Qué se detengan los tambores
Aún supuran estocadas de ojos muy negros, de medianoche condesada. Algo traerían de los primeros fuegos, algo de hechizo de sed y torpeza. Un cormorán secando sus alas al sol que de golpe adquiere un aspecto vampiresco.
Ya lo sabía el linóleo del piso y el latón de los archivadores. Presagiaban los desenlaces deparados a bríos y emboscadas.
No se oficiaba ya nada allí, todo de ella colmando; cada letra de su nombre sobre sus lomos horadada. Su nombre, ése que atormetó a Petrarca. Tan mentada los medios días entregados a tejer su leyenda.
Allá donde arruinó el hilar de ideas y la elocuencia, donde puso a trabajar la lujuria y el balbuceo. Cautivos de su ritmo los cuerpos sueltos, las bocas secas. Deslumbrados, no alcanzaron a apurar un paternoster mucho menos un ensalmo de santería, no salían de sus cabellos, otrora telón de seda después tentáculos de brea. Se inclinaron sobre el borde sin cautela esperando ver el reflejo del agua. Pero mirar era caer.
Una vez derrotados charlatanes y caraduras ¿qué punto tiene su perfume? Descorazonados, extintos. Ella seguía ahí, y su cadencia se sentía como todas las carencias y capitulaciones juntas.
Cuando cundió el sortilegio dirigieron su hambre a los muebles, caminaron por los cielorrasos, encontraron a los otros cautivos y los desconocieron. Hechos melcocha de oficinista. Sin reparar en donde ponían manos o boca. Agitados hasta añorar la desazón de sus días anteriores a la asfixia, a las descargas frenéticas de tambores que retumbaban por doquier y en ningún lado.
Les quedó la vergüenza y sus achaques patéticos la mañana en que se callaron los tambores.
Por eso se cantan canciones de cuna, para mantener a Lilith y su progenie lejos y no venga a cebarse del semen de los varones virtuosos, a llevarse a los recién nacidos.
Su ausencia fue el barbecho para sembrar salvajadas. Se confortaron inventado cuentos mezquinos y espeluznantes. ¡Ah! Muy seguros de que en ellos obró el "quereme" y el "agua de calzón". Para sus adentros la maldecían y extrañaban a partes iguales. Congregados no alrededor del fuego, con algo de sus almuerzos indigestos aún sobre los platos; la sumían a profundidades infernales al recordarla. Ella, la culpable de desvios y desvelos; de accidentes laborales; de impotencia. Culpable del mal clima.

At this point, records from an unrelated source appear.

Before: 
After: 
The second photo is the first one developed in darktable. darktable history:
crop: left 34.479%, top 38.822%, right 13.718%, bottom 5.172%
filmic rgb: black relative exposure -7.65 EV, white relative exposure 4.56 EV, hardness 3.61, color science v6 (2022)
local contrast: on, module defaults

Desbocados la culparon también del que cayó del puente, alma bendita.
Alcanzada semejante conclusión hubo una pausa necesaria para tomar aliento y enjuagarse la espuma rabiosa de las bocas.
Recobrado algo de sosiego mucitaron por lo bajo: éso, éso fue un accidente.
¿Qué queda decir?, es la historia contada por el lecho de un río seco. La historia de los suicidas que murieron de sed.